Vanaf de millenniumwisseling was er bij de KRO veel aandacht voor ”heiligen en helden”. In 2003 ontdekte de KRO de wonderen als campagne-instrument. Tijdens de zomermaanden ging een televisieserie van start onder de titel ”Wonderen bestaan”. In 2007 beleeft het programma zijn vijfde seizoen.

Een groot aantal van de daar gepresenteerde verhalen zijn geen wonderen in de kerkelijke zin van het woord. Hun toedracht wordt zelfs niet nadrukkelijk aan een goddelijk ingrijpen toegeschreven. Het gaat in ruime zin om „onverklaarbare ervaringen”, aldus Anne-Marie Korte in de bundel.

Kenmerkend voor het eigentijds-religieuze wonderverhaal is volgens haar dat men niet uitgaat van een goddelijke instantie buiten of boven deze werkelijkheid, „maar dat men binnen deze werkelijkheid iets ervaart dat boven of buiten de gewone betekenis ervan uitgaat.”

Engelenwacht
Prof. Fred van Lieburg doet in deze bundel verslag van zijn onderzoek naar wonderverhalen over beschermengelen in orthodox-protestantse kring. Zijn interpretatie van het verhaal van de engelenwacht van Smytegelt was dat het geen unieke overlevering was rondom één figuur uit de Nederlandse kerkgeschiedenis, maar een wijdverbreide legende die in het internationale protestantisme van de negentiende en twintigste eeuw steeds op bepaalde gezaghebbende, charismatische personen werd toegepast.

Van Lieburg kreeg nogal wat over zich heen, omdat hij mensen hun traditionele overtuigingen en zekerheden ontnomen zou hebben. Hij constateert een merkwaardige kloof tussen de officiële leer en de praktijk van de vroomheid. „In de calvinistische traditie geldt namelijk de opvatting dat, na de afsluiting van de canon van de Bijbel, er geen bijzondere openbaringen meer voorkomen. In evangelische en charismatische kringen denkt men juist meer vanuit de continuïteit van Geestesgaven, zoals genezing, profetie, tongentaal en bescherming door engelen.”

Opvallend vindt Van Lieburg de grote populariteit van Bijbelse romans, die juist de laatste tien jaar in orthodox-protestantse kring waarneembaar is. „Bijbelse personages worden hierin in een (deels fictieve, deels op onderzoek berustende) historische context en veelal ook in een psychologisch perspectief geplaatst. De literair-imaginaire impact op het lezerspubliek reikt daarbij wellicht nog verder dan de zo verfoeide historisch-kritische exegese van de Bijbel die ook ten grondslag ligt aan de bestsellers van Nico ter Linden met zijn ”kinderbijbel voor volwassenen”. Het verhaal blijkt overal sterker dan de leer.”

Opdrachten:
1. Kopieer letterlijk het deel van de tekst over wonderverhalen dat begint bij de woorden met "Vanaf de millenniumwisseling" en eindigt bij "zijn vijfde seizoen.".
2. Leg alstublieft in één tot drie zinnen uit waarom Van Lieburg volgens de tekst over wonderverhalen nogal wat over zich heen kreeg.
3. In welk jaar ontdekte de KRO volgens de tekst over wonderverhalen de wonderen als campagne-instrument?

Brongegevens:
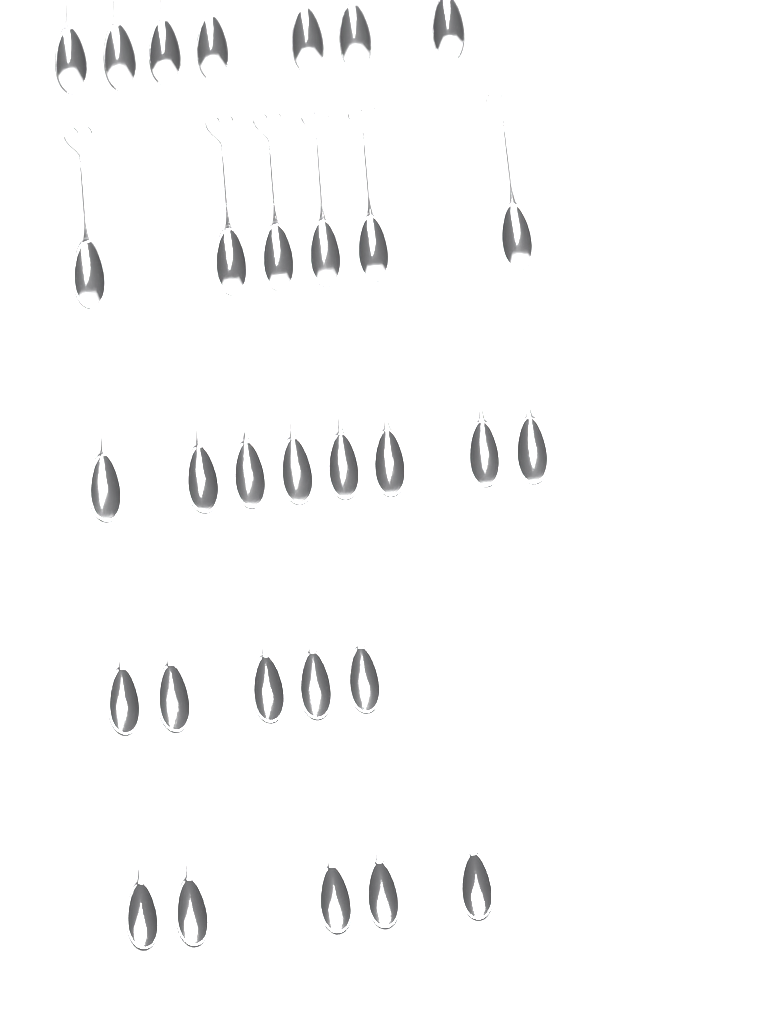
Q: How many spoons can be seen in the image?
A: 31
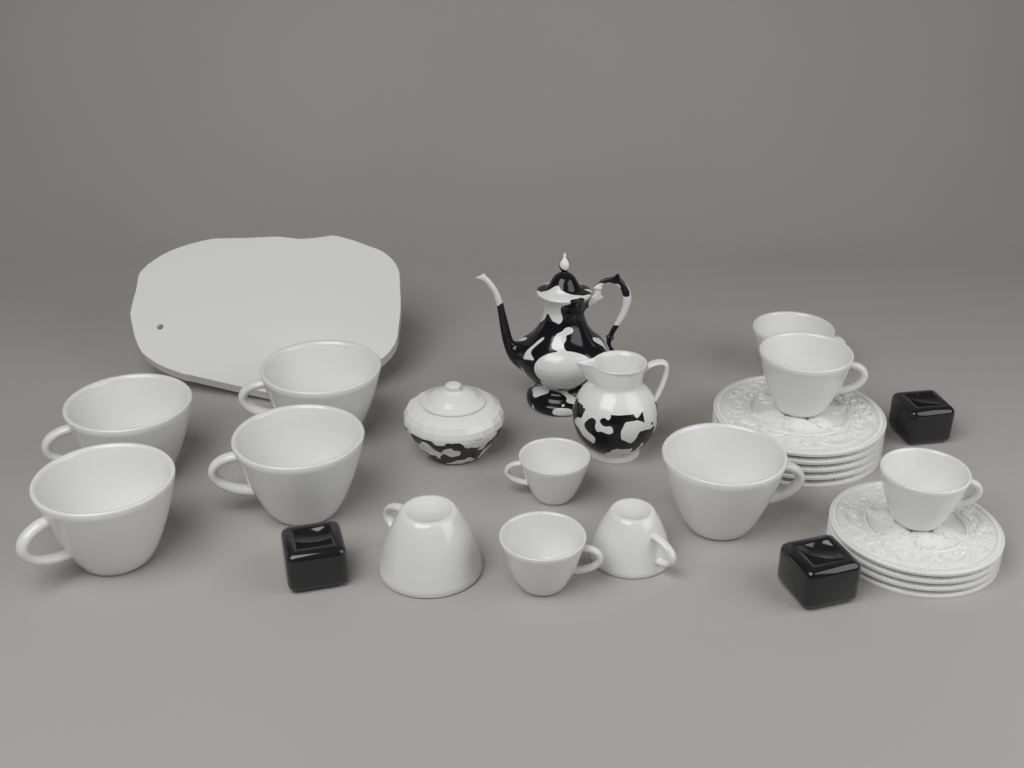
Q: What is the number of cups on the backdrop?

Antwoorden:
1.
Vanaf de millenniumwisseling was er bij de KRO veel aandacht voor ”heiligen en helden”. In 2003 ontdekte de KRO de wonderen als campagne-instrument. Tijdens de zomermaanden ging een televisieserie van start onder de titel ”Wonderen bestaan”. In 2007 beleeft het programma zijn vijfde seizoen.

2. Van Lieburg kreeg nogal wat over zich heen, omdat hij mensen hun traditionele overtuigingen en zekerheden ontnomen zou hebben.

3. In 2003.